I believe that my husband is asexual because he has never been overly interested in sex, but I was so young and inexperienced when I met him that I didn’t have a great frame of reference. I can see people reading this and thinking “If he is asexual, surely he wouldn’t have had sex with you at the start of your relationship ? My reply would be that many gay men get married and have sex with women and the same is true of asexuals. A gay man hiding his sexuality from his wife and an asexual hiding his sexuality from his wife are two very similar situations. In both cases the man does not want to have sex with his wife.
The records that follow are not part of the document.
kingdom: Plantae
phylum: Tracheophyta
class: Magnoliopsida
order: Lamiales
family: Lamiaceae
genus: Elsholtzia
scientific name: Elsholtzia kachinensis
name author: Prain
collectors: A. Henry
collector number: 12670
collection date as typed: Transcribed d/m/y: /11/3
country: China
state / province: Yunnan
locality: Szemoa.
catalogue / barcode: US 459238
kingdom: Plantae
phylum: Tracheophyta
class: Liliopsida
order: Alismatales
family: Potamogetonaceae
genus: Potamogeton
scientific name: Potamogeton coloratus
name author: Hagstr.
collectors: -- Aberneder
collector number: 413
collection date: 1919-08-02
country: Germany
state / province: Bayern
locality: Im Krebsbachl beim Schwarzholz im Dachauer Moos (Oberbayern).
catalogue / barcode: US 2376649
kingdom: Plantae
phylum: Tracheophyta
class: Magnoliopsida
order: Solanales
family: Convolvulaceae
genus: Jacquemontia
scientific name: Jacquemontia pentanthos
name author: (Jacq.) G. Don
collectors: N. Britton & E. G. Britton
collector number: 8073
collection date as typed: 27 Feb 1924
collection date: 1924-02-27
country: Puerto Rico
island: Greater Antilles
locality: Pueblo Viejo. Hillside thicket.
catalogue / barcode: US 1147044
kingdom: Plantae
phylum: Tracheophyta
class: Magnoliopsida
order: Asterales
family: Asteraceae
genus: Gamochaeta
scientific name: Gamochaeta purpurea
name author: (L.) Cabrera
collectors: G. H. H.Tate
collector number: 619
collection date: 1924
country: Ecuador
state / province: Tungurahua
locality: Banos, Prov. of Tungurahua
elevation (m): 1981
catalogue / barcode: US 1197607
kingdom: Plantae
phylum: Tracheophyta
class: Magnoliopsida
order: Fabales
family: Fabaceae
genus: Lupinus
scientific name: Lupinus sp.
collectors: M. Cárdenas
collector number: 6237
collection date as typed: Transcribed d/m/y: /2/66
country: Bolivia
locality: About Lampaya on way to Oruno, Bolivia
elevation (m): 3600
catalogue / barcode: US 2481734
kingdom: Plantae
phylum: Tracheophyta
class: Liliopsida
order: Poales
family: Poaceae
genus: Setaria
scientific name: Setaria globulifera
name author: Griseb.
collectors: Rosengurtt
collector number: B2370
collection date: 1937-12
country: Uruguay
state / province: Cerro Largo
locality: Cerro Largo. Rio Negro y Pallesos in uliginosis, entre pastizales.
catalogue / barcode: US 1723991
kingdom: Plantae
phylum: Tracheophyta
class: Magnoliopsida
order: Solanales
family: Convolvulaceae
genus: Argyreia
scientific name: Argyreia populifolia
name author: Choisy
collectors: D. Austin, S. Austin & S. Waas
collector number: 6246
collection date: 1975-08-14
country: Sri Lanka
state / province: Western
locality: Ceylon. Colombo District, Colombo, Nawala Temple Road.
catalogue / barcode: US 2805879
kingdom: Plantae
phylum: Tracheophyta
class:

Society seems to have no trouble believing that women don’t want sex, but they struggle to come to terms with the idea that a man might not want it. This lack of understanding makes women scared to speak out. What woman is going to stick her head above the parapet and say “I live in a sexless marriage” and talk about it frankly and honestly in public. Actually, I can answer that “NONE”. And so women like me who live in sexless marriages continue to suffer in silence.

We feel that we cannot discuss the issue with anyone. We are made to feel that it is our fault. Magazine articles and books on the subject advise women to buy some sexy undies and make more effort with their appearance etc. Though it’s the man who doesn’t want sex, it is the women who are told to make more effort with their looks. If the situation is reversed and it is the woman who doesn’t want to make love, pressure is put on her (marital and societal) to go to the GP to see what is wrong.

Darkesteyes · 04/01/2014 17:27

I tried to get him interested in foreplay. He laughed.

And yet some would say this isnt abuse Xmas Sad

womblesofwestminster · 04/01/2014 17:31

Darkesteyes thanks so much for sharing your story.

Am I right that your mother criticized you because she was the one dishing out a sexless marriage to your father? (it hit a nerve in her).

Do you have a link to that Jezebel article?

The few people that I have confided in tell me im lucky -- because hes not hitting me or raping me.

Erm.... who are these people? Hmm How old are they?

And a GP told you that you don't need sex??! What context was that said in?

womblesofwestminster · 04/01/2014 17:32

Darkesteyes PLEASE do you have a link to that thread??